If you have set up the daemon to require password authentication (see Password protection), you need to supply the password file (or rather its copy) to the update script as well. To do so, add the -f (--auth-file) argument:

python update_from_xml.py --auth-file pass_file path/to/dsc/xml/files/*.xml

where 'pass_file' is the name of the file containing the password.

Direct database access

This method of updates uses a feature of the above mentioned 'update_from_xml.py' script which allows the data to be directly inserted into the database without going through the daemon first.

This method is not asynchronous as the daemon method is, so the script will run as long as it is necessary to do the update. It also cannot make use of some pre-cached data which the daemon uses and does not do queueing of the data. Thus it is not safe against several update processes run at once and it is up to you to ensure that only one instance of 'update_from_xml.py' is run at one time.

This method requires the user that runs the script to have access to the database, which is not necessary in case of the daemon.

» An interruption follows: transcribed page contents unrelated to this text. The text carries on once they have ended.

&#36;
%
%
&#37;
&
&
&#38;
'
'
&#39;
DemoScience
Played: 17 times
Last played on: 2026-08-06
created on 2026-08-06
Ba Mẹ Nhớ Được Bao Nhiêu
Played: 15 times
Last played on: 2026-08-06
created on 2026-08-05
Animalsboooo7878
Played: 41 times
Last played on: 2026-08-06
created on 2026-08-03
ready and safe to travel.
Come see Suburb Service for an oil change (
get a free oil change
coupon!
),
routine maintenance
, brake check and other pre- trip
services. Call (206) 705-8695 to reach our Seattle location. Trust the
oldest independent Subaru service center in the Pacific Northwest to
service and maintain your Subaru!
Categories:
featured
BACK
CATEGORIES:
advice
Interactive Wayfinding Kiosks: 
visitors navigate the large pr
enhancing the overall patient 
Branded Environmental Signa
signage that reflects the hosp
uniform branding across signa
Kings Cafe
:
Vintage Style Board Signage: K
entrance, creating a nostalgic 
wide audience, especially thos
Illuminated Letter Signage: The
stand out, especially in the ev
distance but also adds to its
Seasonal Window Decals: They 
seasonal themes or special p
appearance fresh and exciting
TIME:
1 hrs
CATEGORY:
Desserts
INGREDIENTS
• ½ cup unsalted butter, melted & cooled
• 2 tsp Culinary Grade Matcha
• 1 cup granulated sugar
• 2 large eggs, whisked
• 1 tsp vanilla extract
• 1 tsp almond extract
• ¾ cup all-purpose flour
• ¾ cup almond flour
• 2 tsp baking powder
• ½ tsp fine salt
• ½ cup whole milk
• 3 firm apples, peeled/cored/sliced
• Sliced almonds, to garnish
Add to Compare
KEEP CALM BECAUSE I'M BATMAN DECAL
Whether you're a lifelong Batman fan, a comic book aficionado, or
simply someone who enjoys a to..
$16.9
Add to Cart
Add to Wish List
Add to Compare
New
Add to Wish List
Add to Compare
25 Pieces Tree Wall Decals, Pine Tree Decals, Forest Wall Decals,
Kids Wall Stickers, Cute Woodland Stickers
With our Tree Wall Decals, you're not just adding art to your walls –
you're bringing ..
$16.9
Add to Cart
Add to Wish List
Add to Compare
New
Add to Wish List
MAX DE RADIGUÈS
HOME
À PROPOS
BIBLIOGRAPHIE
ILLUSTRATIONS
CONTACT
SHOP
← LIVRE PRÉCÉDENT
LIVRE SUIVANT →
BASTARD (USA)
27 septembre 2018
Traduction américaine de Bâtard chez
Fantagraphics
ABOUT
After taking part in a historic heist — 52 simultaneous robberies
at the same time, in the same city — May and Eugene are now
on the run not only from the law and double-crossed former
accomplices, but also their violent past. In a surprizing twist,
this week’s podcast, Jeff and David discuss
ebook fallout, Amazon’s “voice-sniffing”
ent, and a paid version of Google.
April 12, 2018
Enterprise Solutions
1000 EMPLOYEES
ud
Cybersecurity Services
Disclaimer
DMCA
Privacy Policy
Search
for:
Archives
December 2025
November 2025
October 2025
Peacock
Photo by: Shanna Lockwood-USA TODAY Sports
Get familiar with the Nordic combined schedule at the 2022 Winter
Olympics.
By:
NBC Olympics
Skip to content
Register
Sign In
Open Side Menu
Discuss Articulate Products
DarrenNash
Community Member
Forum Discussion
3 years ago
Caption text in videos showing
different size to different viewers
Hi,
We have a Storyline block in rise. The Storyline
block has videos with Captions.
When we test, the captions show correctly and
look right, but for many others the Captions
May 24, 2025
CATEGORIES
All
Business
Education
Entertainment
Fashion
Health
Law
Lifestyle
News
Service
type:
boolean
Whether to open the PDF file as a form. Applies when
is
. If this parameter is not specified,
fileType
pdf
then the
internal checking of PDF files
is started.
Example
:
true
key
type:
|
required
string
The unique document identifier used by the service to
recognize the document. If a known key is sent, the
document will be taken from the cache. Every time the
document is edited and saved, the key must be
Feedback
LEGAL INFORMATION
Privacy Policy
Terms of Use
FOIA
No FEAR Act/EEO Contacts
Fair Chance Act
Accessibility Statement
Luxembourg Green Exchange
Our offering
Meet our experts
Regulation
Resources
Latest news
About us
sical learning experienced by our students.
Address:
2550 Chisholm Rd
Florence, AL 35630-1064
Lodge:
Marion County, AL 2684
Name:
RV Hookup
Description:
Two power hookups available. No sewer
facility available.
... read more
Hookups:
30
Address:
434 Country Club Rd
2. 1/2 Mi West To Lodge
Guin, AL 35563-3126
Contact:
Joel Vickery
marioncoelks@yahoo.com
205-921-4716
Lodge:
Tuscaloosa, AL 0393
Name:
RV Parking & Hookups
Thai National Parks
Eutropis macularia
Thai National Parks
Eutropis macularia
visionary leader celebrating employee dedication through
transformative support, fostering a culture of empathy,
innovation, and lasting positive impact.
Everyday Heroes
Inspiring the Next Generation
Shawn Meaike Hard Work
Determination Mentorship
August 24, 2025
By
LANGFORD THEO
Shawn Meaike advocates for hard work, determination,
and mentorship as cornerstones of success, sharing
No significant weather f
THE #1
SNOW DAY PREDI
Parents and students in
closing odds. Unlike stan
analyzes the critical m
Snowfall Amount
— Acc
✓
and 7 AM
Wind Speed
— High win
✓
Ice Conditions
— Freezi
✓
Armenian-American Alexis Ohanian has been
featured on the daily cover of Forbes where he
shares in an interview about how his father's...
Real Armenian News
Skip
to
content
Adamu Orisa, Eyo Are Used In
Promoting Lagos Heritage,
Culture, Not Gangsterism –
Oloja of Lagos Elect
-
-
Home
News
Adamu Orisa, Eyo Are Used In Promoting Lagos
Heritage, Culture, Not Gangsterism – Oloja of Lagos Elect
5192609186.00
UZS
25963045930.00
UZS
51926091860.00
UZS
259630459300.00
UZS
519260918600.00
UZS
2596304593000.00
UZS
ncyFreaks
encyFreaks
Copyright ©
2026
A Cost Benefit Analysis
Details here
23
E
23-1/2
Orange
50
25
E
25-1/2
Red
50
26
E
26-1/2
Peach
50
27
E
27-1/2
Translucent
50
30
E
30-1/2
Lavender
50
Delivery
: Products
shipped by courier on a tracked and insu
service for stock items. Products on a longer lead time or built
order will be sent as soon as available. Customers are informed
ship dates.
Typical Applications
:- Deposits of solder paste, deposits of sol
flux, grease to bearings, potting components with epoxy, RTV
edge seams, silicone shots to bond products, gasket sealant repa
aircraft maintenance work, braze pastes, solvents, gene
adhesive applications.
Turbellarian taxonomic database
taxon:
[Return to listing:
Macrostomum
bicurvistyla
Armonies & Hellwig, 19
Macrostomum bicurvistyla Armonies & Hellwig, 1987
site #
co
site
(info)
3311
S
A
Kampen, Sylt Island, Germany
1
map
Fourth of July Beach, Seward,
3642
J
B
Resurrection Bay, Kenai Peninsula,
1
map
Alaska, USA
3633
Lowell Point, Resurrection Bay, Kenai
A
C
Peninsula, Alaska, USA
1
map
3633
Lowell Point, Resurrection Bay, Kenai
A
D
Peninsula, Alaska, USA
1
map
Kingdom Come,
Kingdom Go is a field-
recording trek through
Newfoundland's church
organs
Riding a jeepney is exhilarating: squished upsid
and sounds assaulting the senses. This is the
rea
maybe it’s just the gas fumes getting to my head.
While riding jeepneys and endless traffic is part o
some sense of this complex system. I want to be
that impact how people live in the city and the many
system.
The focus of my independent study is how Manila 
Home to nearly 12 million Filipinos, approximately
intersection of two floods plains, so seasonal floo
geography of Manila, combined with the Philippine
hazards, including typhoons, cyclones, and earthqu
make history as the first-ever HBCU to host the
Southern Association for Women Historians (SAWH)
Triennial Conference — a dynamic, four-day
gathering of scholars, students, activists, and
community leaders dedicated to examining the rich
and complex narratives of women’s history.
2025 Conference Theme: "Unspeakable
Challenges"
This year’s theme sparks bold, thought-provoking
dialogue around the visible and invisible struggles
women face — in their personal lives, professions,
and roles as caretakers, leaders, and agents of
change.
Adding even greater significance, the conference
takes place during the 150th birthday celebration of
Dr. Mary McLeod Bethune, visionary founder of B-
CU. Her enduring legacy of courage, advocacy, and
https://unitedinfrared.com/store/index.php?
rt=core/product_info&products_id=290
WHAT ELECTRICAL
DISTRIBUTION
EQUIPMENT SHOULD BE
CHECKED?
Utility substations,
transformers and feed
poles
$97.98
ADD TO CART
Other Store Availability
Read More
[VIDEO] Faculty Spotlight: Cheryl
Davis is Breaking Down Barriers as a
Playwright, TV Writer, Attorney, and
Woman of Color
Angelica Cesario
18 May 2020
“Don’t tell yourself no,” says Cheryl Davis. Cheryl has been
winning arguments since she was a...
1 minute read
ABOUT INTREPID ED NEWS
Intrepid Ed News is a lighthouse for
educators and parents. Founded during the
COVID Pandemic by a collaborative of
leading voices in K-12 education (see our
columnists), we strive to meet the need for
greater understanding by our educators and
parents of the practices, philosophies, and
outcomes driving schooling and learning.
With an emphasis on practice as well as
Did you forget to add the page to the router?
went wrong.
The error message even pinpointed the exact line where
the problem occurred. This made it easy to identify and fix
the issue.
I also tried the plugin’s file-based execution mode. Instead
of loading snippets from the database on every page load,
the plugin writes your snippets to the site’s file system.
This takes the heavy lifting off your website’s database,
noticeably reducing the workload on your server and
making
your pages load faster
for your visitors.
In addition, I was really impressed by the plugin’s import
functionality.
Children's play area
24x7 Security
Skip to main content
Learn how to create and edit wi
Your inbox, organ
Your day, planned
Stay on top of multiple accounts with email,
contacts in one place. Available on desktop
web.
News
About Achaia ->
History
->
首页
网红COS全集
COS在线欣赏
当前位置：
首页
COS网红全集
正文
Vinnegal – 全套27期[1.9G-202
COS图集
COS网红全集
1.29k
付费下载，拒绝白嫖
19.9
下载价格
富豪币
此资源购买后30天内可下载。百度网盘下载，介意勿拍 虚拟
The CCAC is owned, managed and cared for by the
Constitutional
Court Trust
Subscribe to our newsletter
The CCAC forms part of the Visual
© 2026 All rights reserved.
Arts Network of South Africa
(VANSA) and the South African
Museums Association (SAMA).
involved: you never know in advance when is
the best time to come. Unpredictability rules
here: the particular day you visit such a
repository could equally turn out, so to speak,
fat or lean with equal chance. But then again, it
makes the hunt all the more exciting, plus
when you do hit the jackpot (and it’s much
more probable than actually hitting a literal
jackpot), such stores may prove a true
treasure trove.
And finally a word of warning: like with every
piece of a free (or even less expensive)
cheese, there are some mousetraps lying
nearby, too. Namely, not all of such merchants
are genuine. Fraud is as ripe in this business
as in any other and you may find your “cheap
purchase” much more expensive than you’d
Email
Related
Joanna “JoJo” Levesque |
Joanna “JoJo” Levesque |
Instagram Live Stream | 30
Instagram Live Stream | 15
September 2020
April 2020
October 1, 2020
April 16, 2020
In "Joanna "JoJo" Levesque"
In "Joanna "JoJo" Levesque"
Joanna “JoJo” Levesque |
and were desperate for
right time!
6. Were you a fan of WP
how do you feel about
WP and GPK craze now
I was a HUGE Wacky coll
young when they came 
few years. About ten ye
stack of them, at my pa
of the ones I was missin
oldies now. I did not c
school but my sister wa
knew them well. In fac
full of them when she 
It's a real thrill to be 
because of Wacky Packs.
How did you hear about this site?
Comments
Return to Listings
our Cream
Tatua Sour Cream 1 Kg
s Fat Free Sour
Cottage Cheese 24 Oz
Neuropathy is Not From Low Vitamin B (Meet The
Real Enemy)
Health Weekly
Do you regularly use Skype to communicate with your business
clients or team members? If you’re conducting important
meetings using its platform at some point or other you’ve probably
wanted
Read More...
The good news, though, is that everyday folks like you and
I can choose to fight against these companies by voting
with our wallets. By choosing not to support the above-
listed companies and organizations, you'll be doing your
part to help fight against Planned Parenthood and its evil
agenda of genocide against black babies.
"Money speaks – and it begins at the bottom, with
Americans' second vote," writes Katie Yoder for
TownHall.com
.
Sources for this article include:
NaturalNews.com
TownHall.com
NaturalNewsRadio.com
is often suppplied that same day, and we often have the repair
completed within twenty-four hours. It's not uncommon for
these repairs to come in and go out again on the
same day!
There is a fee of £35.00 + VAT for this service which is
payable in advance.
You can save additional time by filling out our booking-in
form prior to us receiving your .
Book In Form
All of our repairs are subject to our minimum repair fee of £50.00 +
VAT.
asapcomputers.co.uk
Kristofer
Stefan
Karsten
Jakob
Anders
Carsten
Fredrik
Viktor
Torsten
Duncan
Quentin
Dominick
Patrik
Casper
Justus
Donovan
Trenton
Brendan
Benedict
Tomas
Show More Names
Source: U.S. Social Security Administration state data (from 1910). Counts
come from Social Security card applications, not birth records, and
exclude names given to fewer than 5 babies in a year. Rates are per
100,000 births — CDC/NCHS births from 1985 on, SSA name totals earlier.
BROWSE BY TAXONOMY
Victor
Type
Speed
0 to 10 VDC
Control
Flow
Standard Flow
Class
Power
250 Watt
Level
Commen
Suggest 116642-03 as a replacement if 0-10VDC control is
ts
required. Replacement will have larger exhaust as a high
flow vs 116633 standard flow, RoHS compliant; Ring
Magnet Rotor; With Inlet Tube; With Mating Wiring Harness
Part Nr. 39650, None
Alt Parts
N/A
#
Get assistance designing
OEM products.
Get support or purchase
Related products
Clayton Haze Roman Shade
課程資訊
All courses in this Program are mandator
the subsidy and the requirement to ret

Because of these limitations, it is recommended to use the daemon. On the other hand, the direct method is simpler to implement, as it requires just the following:

python update_from_xml.py --direct-db-access path/to/dsc/xml/files/*.xml

Using DSC .dat files

DSC stores its production data in .dat files. These files always contain data for a whole day and are periodically appended to during the corresponding day. Because DSCng import script can detect double imports and deal with them, it is able to update data from the .dat files as well. However, it has some disadvantages. While the .dat file import is generally faster that the update from XML files, it is optimized for whole day data. When the same file with updated content is imported a second time, DSCng detects the change and deals with it by removing all data for the corresponding day it already had and reimporting the file from scratch. This means that if you use the .dat files for updates every minute, you will be constantly deleting and reinserting data into your database. This does not necessarily mean that it would be much slower than the XML updates, but is surely not optimal.

A possible way to deal with this problem is to update the data less frequently, down to only once a day, but by doing this, you will sacrifice the 'up-to-date'ness of the updates.

If you are for some reason still willing to implement this method, you can use the same general method described in the installation guide for initial import of data. However, for an efficient use for updates, some adjustments are necessary:

  1. Make sure that you run the import script with as specific path to the imported data as possible. For the initial import of data, it is ok to run the import script by providing the path to all the DSC .dat files you have. The import script will wade through all the potential thousands of files and find the ones it has not already seen. However, this will take some time and in case of many files, it is very likely that it will take longer than the minute you have before next data will arrive and a new import will be needed. Therefore running the script only over the affected directory, such as /usr/local/dsc/data/dns-s/ns0/20120920/ instead of /usr/local/dsc/data/ will be much faster. Hint: depending on your shell and its settings, it might be possible to specify all server directories for one day using the following pattern - /usr/local/dsc/data/*/**/20120920/.
  2. Make sure that you do not run the import script several times in parallel, for example by running in response to new data without making sure all data was already processed and the old import process ended. The import script is optimized for continuous batch import of data and not compatible with several independently run copies. It would certainly crash or at least garble your data.